Nada legitima o feminicídio

Por Raoni Maciel, promotor de Justiça e coordenador do Núcleo de Defesa da Vida do Ministério Público do DF (MPDFT)

"O STF declarou, na ação de descumprimento de preceito fundamental nº 779, a inconstitucionalidade das teses de legítima defesa da honra nos crimes violentos contra as mulheres. A decisão monocrática do Ministro Dias Toffoli em fevereiro de 2021 foi referendada e confirmada no mérito. O acórdão do Tribunal Pleno foi publicado em 1º de agosto de 2023.

Nunca houve previsão legal ou constitucional que permitisse a absolvição por legítima defesa da honra. Na verdade, sempre se tratou de construção retórica sem respaldo jurídico. No entanto, encontrava ressonância no sentimento de uma parcela da sociedade brasileira, machista, misógina e violenta. Como os crimes contra a vida são julgados pelos jurados, cidadãos comuns, reunidos em conselho de sentença, a tese era utilizada na sessão plenária de julgamento.

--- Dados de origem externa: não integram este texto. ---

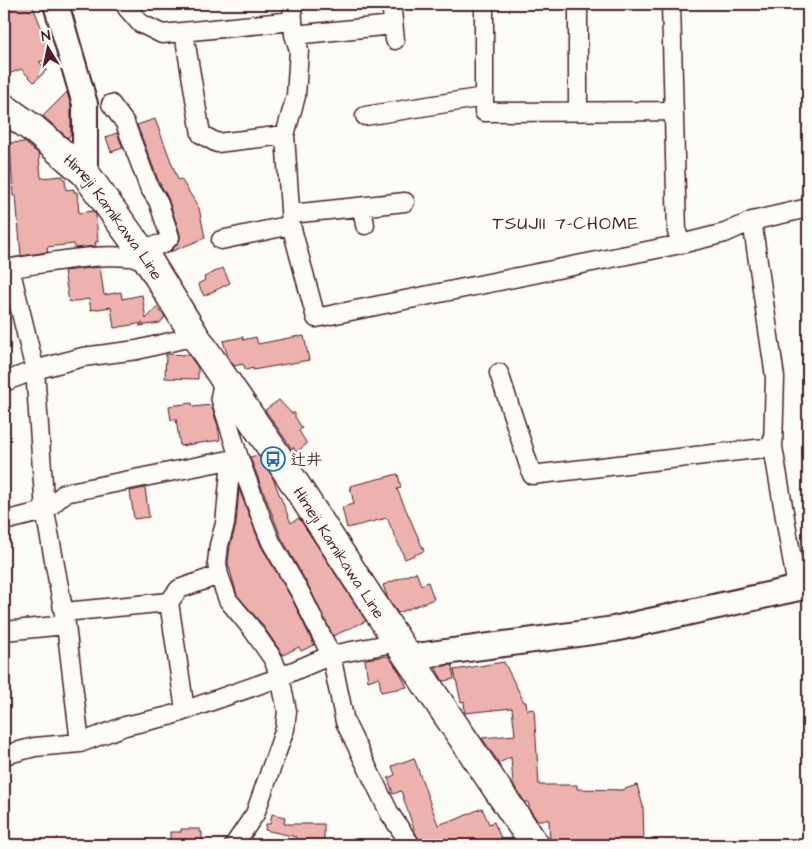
<svg xmlns="http://www.w3.org/2000/svg" width="812" height="849" viewBox="0 0 812 849" font-family="'Architects Daughter','Klee One',sans-serif">
<style>
.building{fill:#eeb2ae;stroke:#4a1f2b}
.lines{fill:none;stroke-linecap:round;stroke-linejoin:round}
.street-casing{stroke:#4a1f2b;stroke-width:21}
.secondary-casing{stroke:#4a1f2b;stroke-width:28}
.primary-casing{stroke:#4a1f2b;stroke-width:31}
.street{stroke:#fdfcf7;stroke-width:18}
.secondary{stroke:#fdfcf7;stroke-width:24}
.primary{stroke:#fdfcf7;stroke-width:28}
.labels{text-anchor:middle;stroke-width:5;stroke-linejoin:round;paint-order:stroke}
.street-label{font-size:16px;fill:#4a1f2b;stroke:#fdfcf7}
.poi-label{font-size:16px;font-weight:bold;fill:#4a1f2b;stroke:#fdfcf7;text-anchor:start}
.neighbourhood-label{font-size:18px;letter-spacing:1px;fill:#4a1f2b;stroke:#fdfcf7}
</style>
<rect width="100%" height="100%" fill="#fdfcf7"/>
<filter id="ink" filterUnits="userSpaceOnUse"><feTurbulence type="fractalNoise" baseFrequency=".02" numOctaves="2"/><feDisplacementMap in="SourceGraphic" scale="10" xChannelSelector="R" yChannelSelector="G"/><feConvolveMatrix kernelMatrix="1 2 1 2 8 2 1 2 1" color-interpolation-filters="sRGB"/></filter>
<g filter="url(#ink)">
<path class="building" d="M4 4H32L53 57 39 62 47 70 34 82 21 69 4 76Z
M67 92 71 106V134L68 138 43 116Z
M155 119 178 180 181 179 199 208 205 238 170 252 180 240V234L168 198 159 182 137 125Z
M117 133 123 148 111 152 106 137Z
M24 142 39 154 41 178 63 176V179H65L66 190 74 189V192H77L79 213 93 211 96 215 98 242H95L96 246 75 248 74 244 47 247 48 252 21 256 16 196H13L10 143Z
M100 267 104 295 121 292 122 299 142 295 146 319 157 307 165 317 160 323 139 326 143 323 114 328 111 307 91 310 89 299 69 302 64 271Z
M223 268 230 283 204 296 198 284 205 280 204 277Z
M299 336V337L304 336 309 360 253 370V368L246 370 243 364 234 366 228 357 223 341 243 337V340L256 337 258 344Z
M166 354 189 355 198 368V379L165 378Z
M279 400 291 413H295V417L302 428 299 431 307 444 296 452 293 447 292 449 265 410Z
M192 403 193 407 211 405 218 426 220 440 180 446 176 419 171 420 169 406Z
M258 455 272 476 291 523 299 518 366 621 333 636 310 589 281 537 250 457Z
M398 474 401 488 397 489 424 551 405 559 387 518 347 528 342 507 354 504 350 486Z
M145 488 149 517 134 519 130 491Z
M239 489 261 546 292 599 314 645 301 651 299 647 283 655 261 623 237 595 228 563 230 546 236 525Z
M416 572 421 585 428 582 434 599 398 613 388 599 383 585Z
M388 656 400 673 407 687 381 692 379 677 368 681 365 659Z
M504 662 524 702H526L527 710 534 709 539 785H577V789L622 790 637 785 643 806 644 845H550L549 820H537L530 810 528 802H525L513 784 511 757 499 763 482 738 515 735 512 708 465 713 464 701 461 702 454 670Z
M452 665 454 679 443 681 435 667Z
M414 758 438 825 452 820 453 821 482 808 489 824 494 822 504 845H421L415 832 401 791 393 794 388 778 395 775 392 766Z
M272 814 285 817 284 824H324V843H296V837L265 830 266 824H270Z
M181 829H200V832H202V845H170V832H181Z"/>
<g class="lines">
<g class="street-casing">
<path id="street" d="M125 4 127 8 140 23 162 34 293 21
M292 4 294 35 299 50 296 96 285 135 291 225 316 318 681 244 725 233 752 221 808 208
M484 4V112L673 111
M671 4 677 232 681 244
M392 11 395 40
M184 33 201 134 217 143 285 135
M294 35 393 25
M111 104 125 123 149 187 158 201 170 237 163 244 139 248
M578 112V4
M365 116 484 97
M362 207 365 225
M291 214 405 202
M752 221 775 377 773 447 797 588
M221 240 291 225
M10 268 35 370 45 511 66 625 80 743
M4 269C51 263 101 250 148 260
M499 373 532 475 773 447
M224 377 220 397 239 458 262 520 271 542 301 594 331 655 345 722 390 814 411 845
M4 382 35 370 83 357 137 350 195 336
M231 460 225 524 219 545 217 563 219 575 228 600 252 629 273 659 280 677 287 711 285 729 255 814 234 845
M4 521 45 511 65 493 239 458
M169 602 185 710
M64 612 169 602 179 589 219 575
M4 631 66 625
M4 755 35 747 80 743 125 726 169 716 275 679 331 655 398 642"/>
</g>
<g class="secondary-casing">
<path id="secondary" d="M56 4 85 104V173
M409 657 614 629 808 586"/>
</g>
<g class="primary-casing">
<g id="primary">
<path id="s1" d="M4 108 35 130 85 173 148 260 195 336 275 453 398 642 535 845"/>
</g>
</g>
<use href="#street" class="street"/>
<use href="#secondary" class="secondary"/>
<use href="#primary" class="primary"/>
</g>
</g>
<defs>
<g id="bus-ring" transform="scale(1.25)"><circle r="9.5" fill="#fdfcf7" stroke="#1f6fb2" stroke-width="1.5"/><path d="M-5-6H5V4H4V6H2V4H-2V6H-4V4H-5ZM-3.5-4V0h7V-4ZM-3.5 1.2v1.5H-2V1.2ZM2 1.2v1.5H3.5V1.2Z" fill="#1f6fb2"/></g>
</defs>
<g fill-rule="evenodd">
<use href="#bus-ring" x="273" y="459"/>
</g>
<g class="labels">
<g class="street-label">
<text dy="6" stroke="none"><textPath href="#s1" startOffset="156">Himeji Kamikawa Line</textPath></text>
<text dy="6" stroke="none"><textPath href="#s1" startOffset="561">Himeji Kamikawa Line</textPath></text>
</g>
<g class="poi-label">
<text x="290" y="465">辻井</text>
</g>
<g class="neighbourhood-label">
<text x="566" y="229">TSUJII 7-CHOME</text>
</g>
</g>
<rect width="812" height="849" fill="none" stroke="#fdfcf7" stroke-width="20"/>
<rect x="10" y="10" width="792" height="829" fill="none" stroke="#4a1f2b" stroke-width="2" filter="url(#ink)"/>
<g transform="translate(48 48) rotate(350)" stroke="#fdfcf7" stroke-width="4" paint-order="stroke">
<path d="M0-4L9 19L0 12L-9 19Z" fill="#4a1f2b"/>
<text y="-8" font-size="14" font-weight="bold" text-anchor="middle" fill="#4a1f2b">N</text>
</g>
</svg>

Como nunca foi juridicamente legítima, a absolvição fundada na legítima defesa da honra sempre foi anulável em recurso de apelação ao Tribunal. Isso dava-se mesmo antes da Constituição de 1988, e pode-se citar o famoso caso do assassinato de Ângela Diniz, com réu absolvido num primeiro julgamento em que essa tese foi utilizada, porém submetido a novo julgamento e então condenado.

O que o Supremo Tribunal Federal fez, portanto, não foi apenas dizer que a absolvição é inconstitucional, pois isso seria dizer o óbvio é uma decisão sem nenhuma repercussão jurídica. A decisão diz muito mais, diz que é inconstitucional invocar quaisquer teses que utilizem a honra masculina como legitimação para o cometimento de crimes violentos contra a mulher.

É o próprio discurso, odioso e desumanizador, de que a mulher possa ser responsável por sua morte, que está proibida. Na referida ação, os ministros do Supremo Tribunal Federal interditaram esse discurso, proibiram-no, e o fizeram com a certeza de que o Poder Judiciário dali em diante não deveria sequer permitir que fossem ventiladas as teses de que a mulher pudesse haver, de alguma forma, provocado a violência de que foi vítima.

A sociedade brasileira evoluiu muito, o discurso odioso da tese de legítima defesa da honra encontra pouquíssimo respaldo, e passou a estar proibida sua utilização retórica nos tribunais brasileiros."